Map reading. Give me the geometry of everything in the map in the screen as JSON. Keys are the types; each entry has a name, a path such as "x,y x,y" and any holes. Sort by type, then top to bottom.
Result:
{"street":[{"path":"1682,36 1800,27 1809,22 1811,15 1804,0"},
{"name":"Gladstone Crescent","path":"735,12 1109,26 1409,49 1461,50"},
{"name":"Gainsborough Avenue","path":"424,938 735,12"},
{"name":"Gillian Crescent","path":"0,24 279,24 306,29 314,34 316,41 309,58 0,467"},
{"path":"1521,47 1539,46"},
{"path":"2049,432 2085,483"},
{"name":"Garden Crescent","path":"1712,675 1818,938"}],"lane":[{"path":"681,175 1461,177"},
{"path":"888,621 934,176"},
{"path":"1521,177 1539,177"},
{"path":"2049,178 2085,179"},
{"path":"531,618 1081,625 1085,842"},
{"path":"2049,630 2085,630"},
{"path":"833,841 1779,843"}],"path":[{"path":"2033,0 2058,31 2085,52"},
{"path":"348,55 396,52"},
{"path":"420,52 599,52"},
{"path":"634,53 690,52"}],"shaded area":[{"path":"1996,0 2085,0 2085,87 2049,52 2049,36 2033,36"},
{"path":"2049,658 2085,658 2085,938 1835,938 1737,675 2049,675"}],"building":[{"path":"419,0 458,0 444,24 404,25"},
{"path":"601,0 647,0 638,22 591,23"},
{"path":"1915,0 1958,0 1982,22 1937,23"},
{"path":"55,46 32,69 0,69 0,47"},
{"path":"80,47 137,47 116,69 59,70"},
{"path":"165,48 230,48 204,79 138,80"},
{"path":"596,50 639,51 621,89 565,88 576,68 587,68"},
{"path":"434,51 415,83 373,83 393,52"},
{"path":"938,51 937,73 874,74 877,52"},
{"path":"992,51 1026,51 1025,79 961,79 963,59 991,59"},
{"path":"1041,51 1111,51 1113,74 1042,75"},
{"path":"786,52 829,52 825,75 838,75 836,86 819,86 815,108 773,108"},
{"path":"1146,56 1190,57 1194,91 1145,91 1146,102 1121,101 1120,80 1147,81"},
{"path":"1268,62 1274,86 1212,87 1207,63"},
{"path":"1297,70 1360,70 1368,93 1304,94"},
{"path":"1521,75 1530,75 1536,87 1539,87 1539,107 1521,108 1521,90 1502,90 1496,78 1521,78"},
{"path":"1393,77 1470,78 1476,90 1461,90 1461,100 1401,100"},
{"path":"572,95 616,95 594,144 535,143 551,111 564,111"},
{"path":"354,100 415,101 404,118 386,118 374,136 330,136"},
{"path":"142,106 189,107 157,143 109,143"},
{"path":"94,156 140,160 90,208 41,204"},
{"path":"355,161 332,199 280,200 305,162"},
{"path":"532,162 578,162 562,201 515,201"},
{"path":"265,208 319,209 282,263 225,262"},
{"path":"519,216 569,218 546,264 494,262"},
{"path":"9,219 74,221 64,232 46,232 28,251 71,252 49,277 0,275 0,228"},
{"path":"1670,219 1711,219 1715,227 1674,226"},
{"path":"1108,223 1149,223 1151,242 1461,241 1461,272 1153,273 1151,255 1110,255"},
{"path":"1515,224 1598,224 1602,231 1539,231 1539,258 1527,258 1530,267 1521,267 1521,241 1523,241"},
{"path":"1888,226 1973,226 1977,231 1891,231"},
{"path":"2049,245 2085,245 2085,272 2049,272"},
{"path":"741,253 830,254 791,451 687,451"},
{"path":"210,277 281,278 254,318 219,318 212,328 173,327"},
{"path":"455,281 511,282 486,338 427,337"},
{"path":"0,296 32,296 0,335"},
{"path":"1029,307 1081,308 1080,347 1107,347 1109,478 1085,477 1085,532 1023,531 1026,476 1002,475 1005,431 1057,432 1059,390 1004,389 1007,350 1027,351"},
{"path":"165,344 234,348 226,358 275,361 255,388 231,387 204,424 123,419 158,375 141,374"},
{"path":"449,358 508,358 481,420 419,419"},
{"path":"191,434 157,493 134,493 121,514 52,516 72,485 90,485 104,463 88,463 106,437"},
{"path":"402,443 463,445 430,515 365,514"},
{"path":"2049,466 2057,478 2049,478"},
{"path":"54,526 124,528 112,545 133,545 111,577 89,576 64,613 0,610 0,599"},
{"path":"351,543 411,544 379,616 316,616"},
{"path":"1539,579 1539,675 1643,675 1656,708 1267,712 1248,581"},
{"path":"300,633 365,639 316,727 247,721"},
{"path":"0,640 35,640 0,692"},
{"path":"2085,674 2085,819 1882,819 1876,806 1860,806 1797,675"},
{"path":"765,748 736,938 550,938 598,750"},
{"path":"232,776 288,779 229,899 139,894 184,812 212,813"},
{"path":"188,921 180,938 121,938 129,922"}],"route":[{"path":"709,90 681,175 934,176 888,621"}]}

——————————

• EXERCISE DESCRIPTION: Reproduce all of the records, keeping every character unchanged.

• WRITTEN RESPONSE:
Map reading. Give me the geometry of everything in the map in the screen as JSON. Keys are the types; each entry has a name, a path such as "x,y x,y" and any holes. Sort by type, then top to bottom.
Result:
{"street":[{"path":"1682,36 1800,27 1809,22 1811,15 1804,0"},
{"name":"Gladstone Crescent","path":"735,12 1109,26 1409,49 1461,50"},
{"name":"Gainsborough Avenue","path":"424,938 735,12"},
{"name":"Gillian Crescent","path":"0,24 279,24 306,29 314,34 316,41 309,58 0,467"},
{"path":"1521,47 1539,46"},
{"path":"2049,432 2085,483"},
{"name":"Garden Crescent","path":"1712,675 1818,938"}],"lane":[{"path":"681,175 1461,177"},
{"path":"888,621 934,176"},
{"path":"1521,177 1539,177"},
{"path":"2049,178 2085,179"},
{"path":"531,618 1081,625 1085,842"},
{"path":"2049,630 2085,630"},
{"path":"833,841 1779,843"}],"path":[{"path":"2033,0 2058,31 2085,52"},
{"path":"348,55 396,52"},
{"path":"420,52 599,52"},
{"path":"634,53 690,52"}],"shaded area":[{"path":"1996,0 2085,0 2085,87 2049,52 2049,36 2033,36"},
{"path":"2049,658 2085,658 2085,938 1835,938 1737,675 2049,675"}],"building":[{"path":"419,0 458,0 444,24 404,25"},
{"path":"601,0 647,0 638,22 591,23"},
{"path":"1915,0 1958,0 1982,22 1937,23"},
{"path":"55,46 32,69 0,69 0,47"},
{"path":"80,47 137,47 116,69 59,70"},
{"path":"165,48 230,48 204,79 138,80"},
{"path":"596,50 639,51 621,89 565,88 576,68 587,68"},
{"path":"434,51 415,83 373,83 393,52"},
{"path":"938,51 937,73 874,74 877,52"},
{"path":"992,51 1026,51 1025,79 961,79 963,59 991,59"},
{"path":"1041,51 1111,51 1113,74 1042,75"},
{"path":"786,52 829,52 825,75 838,75 836,86 819,86 815,108 773,108"},
{"path":"1146,56 1190,57 1194,91 1145,91 1146,102 1121,101 1120,80 1147,81"},
{"path":"1268,62 1274,86 1212,87 1207,63"},
{"path":"1297,70 1360,70 1368,93 1304,94"},
{"path":"1521,75 1530,75 1536,87 1539,87 1539,107 1521,108 1521,90 1502,90 1496,78 1521,78"},
{"path":"1393,77 1470,78 1476,90 1461,90 1461,100 1401,100"},
{"path":"572,95 616,95 594,144 535,143 551,111 564,111"},
{"path":"354,100 415,101 404,118 386,118 374,136 330,136"},
{"path":"142,106 189,107 157,143 109,143"},
{"path":"94,156 140,160 90,208 41,204"},
{"path":"355,161 332,199 280,200 305,162"},
{"path":"532,162 578,162 562,201 515,201"},
{"path":"265,208 319,209 282,263 225,262"},
{"path":"519,216 569,218 546,264 494,262"},
{"path":"9,219 74,221 64,232 46,232 28,251 71,252 49,277 0,275 0,228"},
{"path":"1670,219 1711,219 1715,227 1674,226"},
{"path":"1108,223 1149,223 1151,242 1461,241 1461,272 1153,273 1151,255 1110,255"},
{"path":"1515,224 1598,224 1602,231 1539,231 1539,258 1527,258 1530,267 1521,267 1521,241 1523,241"},
{"path":"1888,226 1973,226 1977,231 1891,231"},
{"path":"2049,245 2085,245 2085,272 2049,272"},
{"path":"741,253 830,254 791,451 687,451"},
{"path":"210,277 281,278 254,318 219,318 212,328 173,327"},
{"path":"455,281 511,282 486,338 427,337"},
{"path":"0,296 32,296 0,335"},
{"path":"1029,307 1081,308 1080,347 1107,347 1109,478 1085,477 1085,532 1023,531 1026,476 1002,475 1005,431 1057,432 1059,390 1004,389 1007,350 1027,351"},
{"path":"165,344 234,348 226,358 275,361 255,388 231,387 204,424 123,419 158,375 141,374"},
{"path":"449,358 508,358 481,420 419,419"},
{"path":"191,434 157,493 134,493 121,514 52,516 72,485 90,485 104,463 88,463 106,437"},
{"path":"402,443 463,445 430,515 365,514"},
{"path":"2049,466 2057,478 2049,478"},
{"path":"54,526 124,528 112,545 133,545 111,577 89,576 64,613 0,610 0,599"},
{"path":"351,543 411,544 379,616 316,616"},
{"path":"1539,579 1539,675 1643,675 1656,708 1267,712 1248,581"},
{"path":"300,633 365,639 316,727 247,721"},
{"path":"0,640 35,640 0,692"},
{"path":"2085,674 2085,819 1882,819 1876,806 1860,806 1797,675"},
{"path":"765,748 736,938 550,938 598,750"},
{"path":"232,776 288,779 229,899 139,894 184,812 212,813"},
{"path":"188,921 180,938 121,938 129,922"}],"route":[{"path":"709,90 681,175 934,176 888,621"}]}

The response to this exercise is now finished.